The truth is they don’t care about my book. I’m not saying that to throw a pity party but to acknowledge how things really are.

And it is liberating when you realize that life is not all about you.

Because we have this “me” mindset in our culture, we transfer this thinking into the Bible.

For example, how are we taught to study the Bible?

Number one, choose a passage to read. And number two, figure out how to apply it to your personal life. So, we interpret it in a way that teaches ourselves a private lesson about something we’re going through.


I saw someone post this scripture the other day:


Isaiah 60:22b

“At the right time, I, the LORD, will make it happen.”


They then said this scripture reminds them to relax and trust God because the devil can’t stop what God has promised.


So, the good-intending believer applied this scripture to their world – “In the right time, God will help me start my business.”


But the whole context of Isaiah 60 is a prophecy of how Jesus would bring in a New Covenant and make us righteous.
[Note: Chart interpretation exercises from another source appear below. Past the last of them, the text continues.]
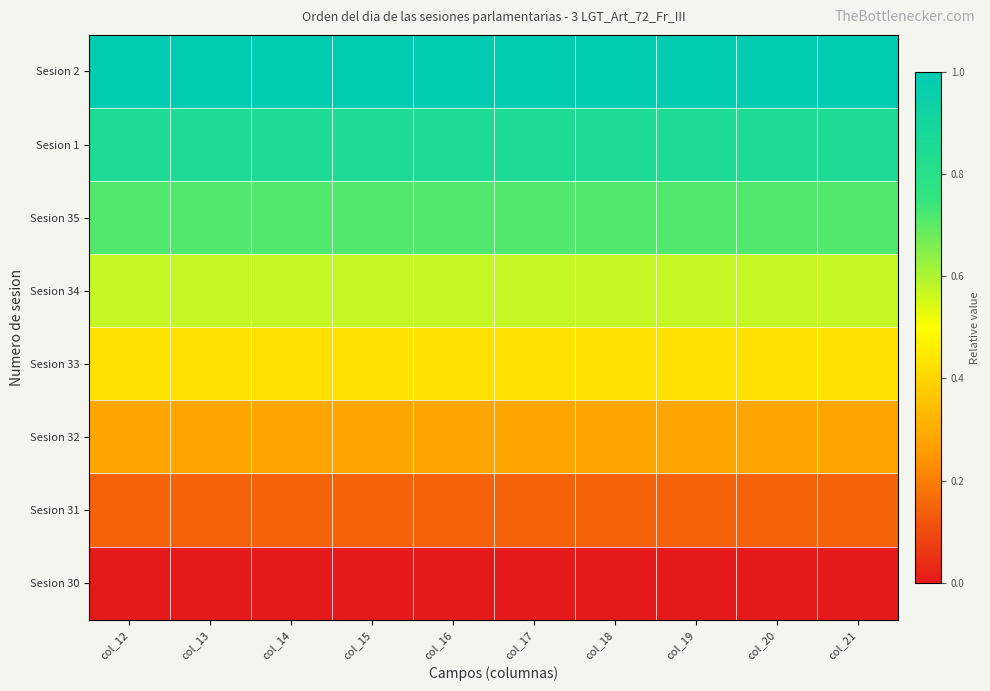

What is the maximum value shown in the chart?

1.0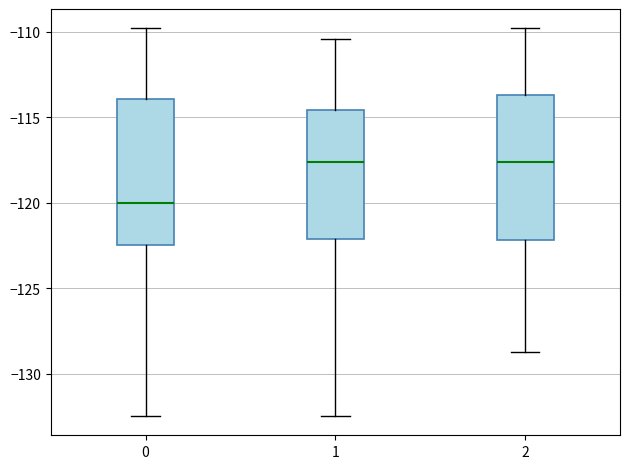

Reading left to right, transcribe this box plot: for each box, give where its median line is, the range the box spans, and where its two whiskers end, as read against the y-axis. The values are not printed on the chart, so give them approximately, as read against the axis.

0: median -120.0, box -122.5 to -114.0, whiskers -132.5 to -110.0
1: median -117.5, box -122.0 to -114.5, whiskers -132.5 to -110.5
2: median -117.5, box -122.0 to -113.5, whiskers -128.5 to -110.0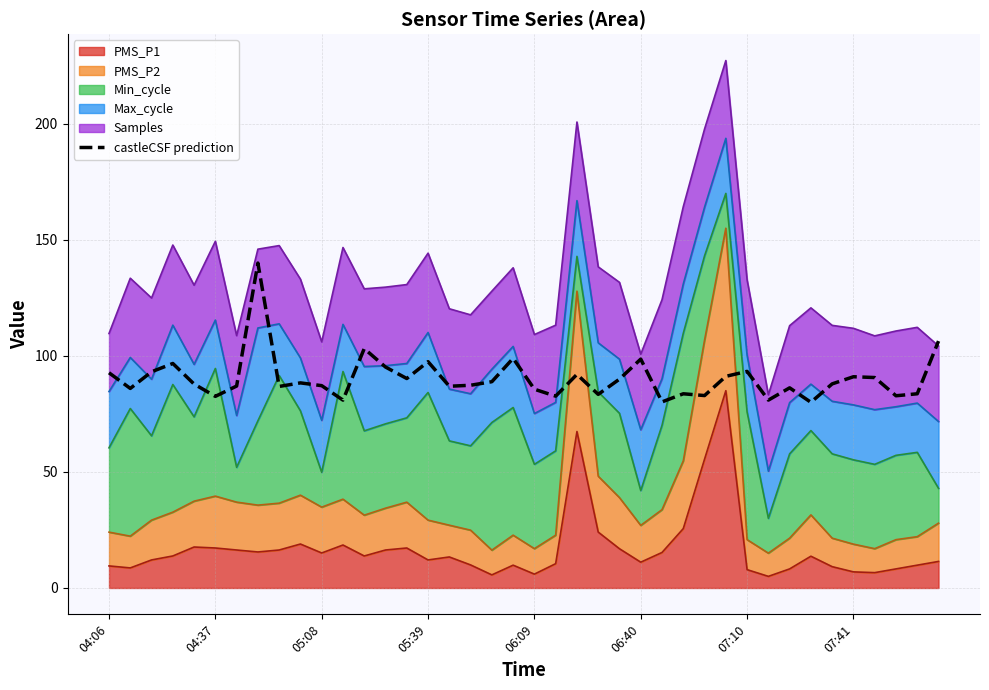

What is the approximate value at 27?

83.7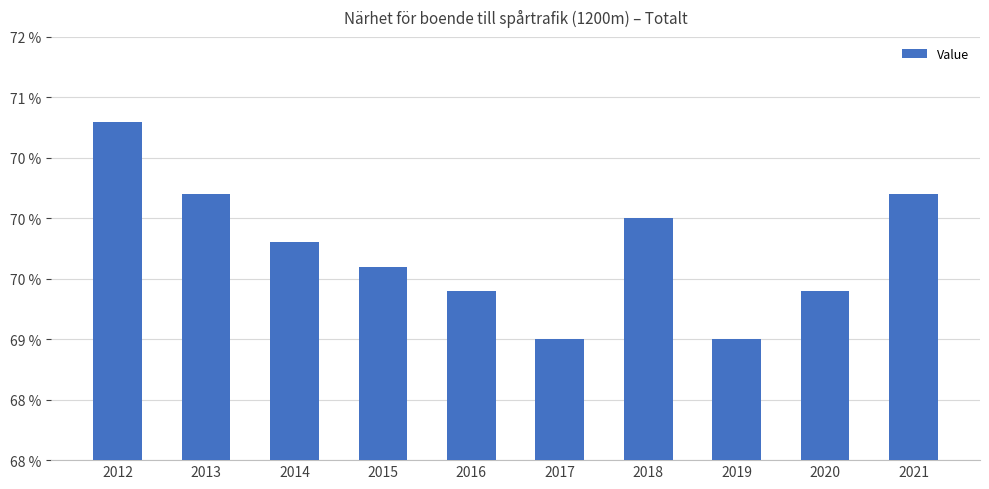

What is the change in value from 2013 to 2018?

-0.2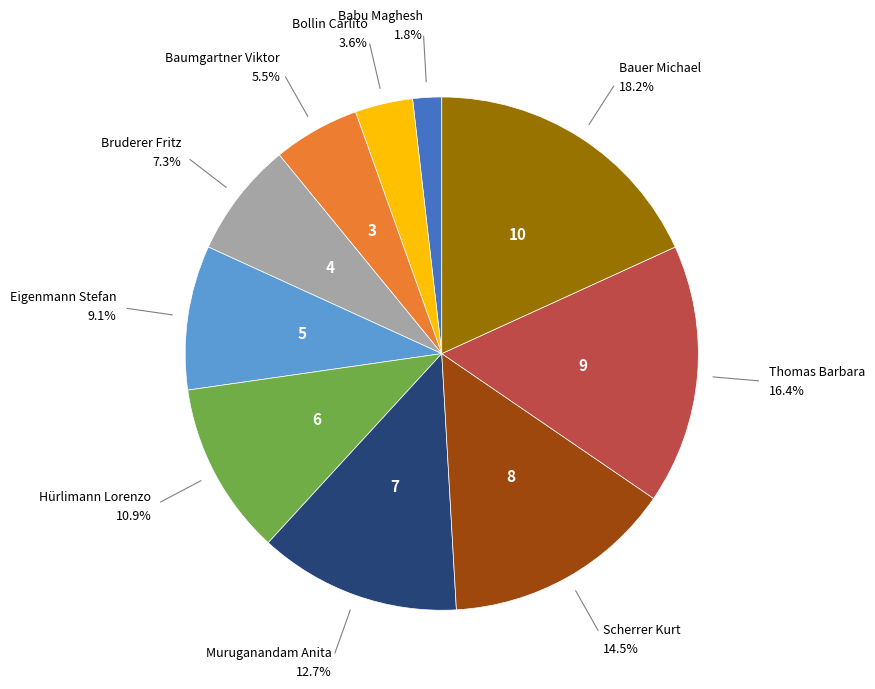

What percentage is the Babu Maghesh slice, to the nearest percent?

2%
At the right time, God would do this.


It even says in the previous verse that God would do this so that He can be glorified.


Doesn’t it seem like we’re being glorified a bit more when we make this scripture all about us and put ourselves in the spotlight?


Honestly, I don’t enjoy talking much in this manner because it makes me sound like the “scripture police.”


It might also make me seem insensitive and “not in touch with reality.”


We do play a role in all this, and I’m not making light of your personal life.


I do think this way of interpreting the Bible is an excellent way to bring encouragement.


But that’s not what the whole message of the Good Book is all about.


The real message is that Jesus endured the cross to give us freedom from sin and a new life. If we focus on that first, our personal life will fall into place effortlessly.


The Bible is not just a book filled with encouraging statements to comfort us when we’re having a bad day.


Ask: What did God do in the Bible that makes everything in my life OK?